Find all anagrams substring in a string.

Learn how to create an algorithm to find all anagrams substring in a string in javascript.

Anagram: An anagram of a string is another string that contains same characters, only the order of characters can be different.

Given a string S and another string P we have to find all the anagrams of P in S and return their start index in S.

Example

Input:
'cbaebabacd'
'abc'

Output:
[0, 6]   
// 'cbaebabacd' is the anagram of 'abc' which starts at index 0
// 'cbaebabacd' is the anagram of 'abc' which starts at index 6

We cannot solve this with the pattern search algorithms because here we have to find the anagram of them.

Another way of solving this is by generating the HASH value of P and then check if the hash exists at the given window in S.

There are two problem with this approach.

First, we will have to create an efficient HASH function which will generate unique which has very less probability.

Second, it will run in O(S * P) time as we will be generating the HASH value of P length for all the substrings of S.

We can achieve O(S) time by optimizing the algorithm with few assumptions.

Implementation

  • Assuming the ASCII value of all the alphabets are 256, we create two arrays of length 256.
  • In the first array we store the count of all characters of string P.
  • In the second array we store all the characters of substring of S of length P.
  • Now for each character in the stirng S we remove the count of previous character from the array and we add the count of new character. This way we will be able to compare all substrings at the window of length P.
  • At last check if both the arrays are equal or not. If they are equal then anagram substring found.
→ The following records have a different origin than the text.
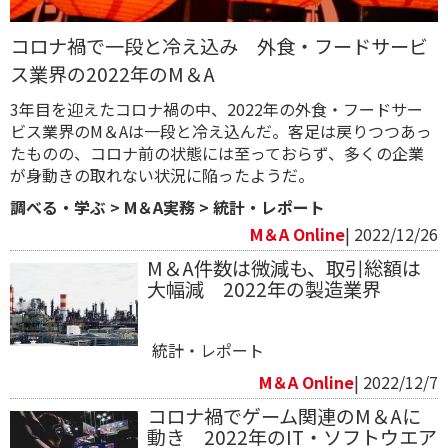
コロナ禍で一段と冷え込み 外食・フードサービ
ス業界の2022年のM＆A
3年目を迎えたコロナ禍の中、2022年の外食・フードサー
ビス業界のM＆Aは一段と冷え込んだ。客足は戻りつつあっ
たものの、コロナ前の状態には至っておらず、多くの企業
が身動きの取れない状況に陥ったようだ。
調べる・学ぶ
>
M＆A実務
>
統計・レポート
M＆A Online
| 2022/12/26
M＆A件数は微減も、取引総額は
大幅減 2022年の製造業界
統計・レポート
M＆A Online
| 2022/12/7
コロナ禍でゲーム関連のM＆Aに
動き 2022年のIT・ソフトウエア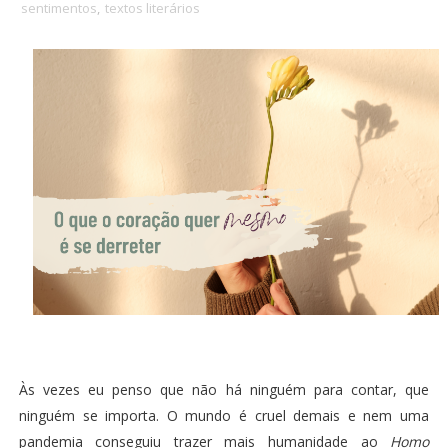
sentimentos
,
textos literários
Às vezes eu penso que não há ninguém para contar, que
ninguém se importa. O mundo é cruel demais e nem uma
pandemia conseguiu trazer mais humanidade ao
Homo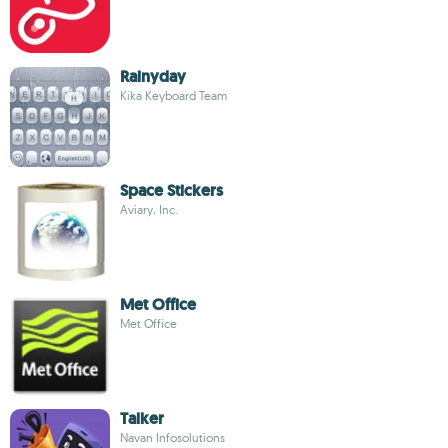
Rainyday
Kika Keyboard Team
Space Stickers
Aviary, Inc.
Met Office
Met Office
Talker
Navan Infosolutions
Now as the size of our array is constant (256). Comparing both the array will take O(256) time and for all the characters of string S it will take O(S * 256) which is basically O(S).
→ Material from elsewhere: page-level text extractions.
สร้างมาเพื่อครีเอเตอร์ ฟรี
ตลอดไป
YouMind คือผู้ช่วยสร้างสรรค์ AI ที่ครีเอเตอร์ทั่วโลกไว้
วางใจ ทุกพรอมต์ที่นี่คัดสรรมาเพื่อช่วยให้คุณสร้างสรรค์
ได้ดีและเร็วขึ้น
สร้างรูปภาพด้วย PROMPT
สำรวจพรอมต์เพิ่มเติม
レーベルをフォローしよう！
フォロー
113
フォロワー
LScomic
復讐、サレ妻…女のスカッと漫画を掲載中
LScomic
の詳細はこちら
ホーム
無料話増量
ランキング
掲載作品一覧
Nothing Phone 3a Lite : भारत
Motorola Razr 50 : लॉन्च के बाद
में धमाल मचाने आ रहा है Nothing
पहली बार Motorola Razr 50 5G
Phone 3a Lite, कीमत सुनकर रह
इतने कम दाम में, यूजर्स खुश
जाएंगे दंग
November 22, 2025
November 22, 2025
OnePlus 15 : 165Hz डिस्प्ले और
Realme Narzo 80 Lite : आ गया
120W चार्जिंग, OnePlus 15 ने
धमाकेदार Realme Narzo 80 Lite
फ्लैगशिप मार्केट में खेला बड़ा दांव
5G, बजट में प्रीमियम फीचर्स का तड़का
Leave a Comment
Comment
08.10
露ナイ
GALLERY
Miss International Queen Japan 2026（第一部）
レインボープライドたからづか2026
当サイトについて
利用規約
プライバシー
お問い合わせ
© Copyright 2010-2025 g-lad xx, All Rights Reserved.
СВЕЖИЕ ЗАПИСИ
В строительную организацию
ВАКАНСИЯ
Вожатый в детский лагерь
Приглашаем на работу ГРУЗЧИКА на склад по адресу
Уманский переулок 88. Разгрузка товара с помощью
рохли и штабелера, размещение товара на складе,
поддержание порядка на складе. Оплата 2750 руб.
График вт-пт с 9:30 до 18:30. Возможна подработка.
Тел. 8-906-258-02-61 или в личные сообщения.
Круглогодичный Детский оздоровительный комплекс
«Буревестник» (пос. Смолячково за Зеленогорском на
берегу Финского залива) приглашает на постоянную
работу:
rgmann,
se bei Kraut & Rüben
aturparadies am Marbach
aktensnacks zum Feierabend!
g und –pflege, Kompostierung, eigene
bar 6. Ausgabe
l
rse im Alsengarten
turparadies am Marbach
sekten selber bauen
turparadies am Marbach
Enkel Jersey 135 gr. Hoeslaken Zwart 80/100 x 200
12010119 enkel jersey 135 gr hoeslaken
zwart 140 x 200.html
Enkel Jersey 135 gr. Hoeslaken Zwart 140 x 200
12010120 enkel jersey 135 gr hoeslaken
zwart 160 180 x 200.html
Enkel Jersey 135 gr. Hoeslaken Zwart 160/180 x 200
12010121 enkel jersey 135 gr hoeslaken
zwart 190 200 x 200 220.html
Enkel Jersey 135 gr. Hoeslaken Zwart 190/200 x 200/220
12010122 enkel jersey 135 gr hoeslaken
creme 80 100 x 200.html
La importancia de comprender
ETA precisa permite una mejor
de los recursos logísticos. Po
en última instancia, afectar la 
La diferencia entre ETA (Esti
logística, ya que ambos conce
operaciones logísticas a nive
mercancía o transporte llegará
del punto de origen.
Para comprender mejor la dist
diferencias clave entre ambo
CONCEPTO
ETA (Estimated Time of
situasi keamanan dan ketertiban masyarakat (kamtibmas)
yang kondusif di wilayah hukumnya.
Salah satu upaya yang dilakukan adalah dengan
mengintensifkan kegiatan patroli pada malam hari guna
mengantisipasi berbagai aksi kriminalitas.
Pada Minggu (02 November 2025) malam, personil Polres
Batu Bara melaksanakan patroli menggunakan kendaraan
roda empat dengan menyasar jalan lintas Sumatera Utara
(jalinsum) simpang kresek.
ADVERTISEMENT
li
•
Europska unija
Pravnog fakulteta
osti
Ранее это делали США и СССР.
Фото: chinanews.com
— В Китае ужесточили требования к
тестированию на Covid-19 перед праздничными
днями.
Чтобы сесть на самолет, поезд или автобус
Finding all anagram substring in a string.

//Function to compare two arrays
    const compare = (arr1, arr2) => {
        for (let i = 0; i < arr1.length; i++) {
          if (arr1[i] !== arr2[i]) {
            return false;
          }
        }

        return true;
    };

    const findAnagrams = (str, ptr) => {
    //Get the length of string and anagarm 
      const S = str.length;
      const P = ptr.length;
      if(S < P){
          return [];
      }
      
      //Create two empty arrays
      const sCount = new Array(256).fill(0);
      const pCount = new Array(256).fill(0);
      
      //Array to store found indexes
      const arr = [];
        
      //Initally count the characters of pattern and substring of length P in str
      for (let i = 0; i < P; i++) {
        sCount[s[i].charCodeAt()]++;
        pCount[p[i].charCodeAt()]++;
      }
        
      //Get substring of length P by sliding remove first character and adding new character at the window of P.
      for (let i = P; i < S; i++) {
        if (compare(sCount, pCount)) {
          arr.push(i - P);
        }

        //Add the next character count;
        sCount[s[i].charCodeAt()]++;

        //Remove the first charater count;
        sCount[s[i - P].charCodeAt()]--;
      }
    
      //Compare the last substring
      if (compare(sCount, pCount)) {
        arr.push(S - P);
      }
      
      //Return the array
      return arr;
  };
Input:
console.log(findAnagrams('cbaebabacd', 'abc'));

Output:
[0, 6]

Time complexity: O(S) where S is the size of the string.
Space complexity: O(256).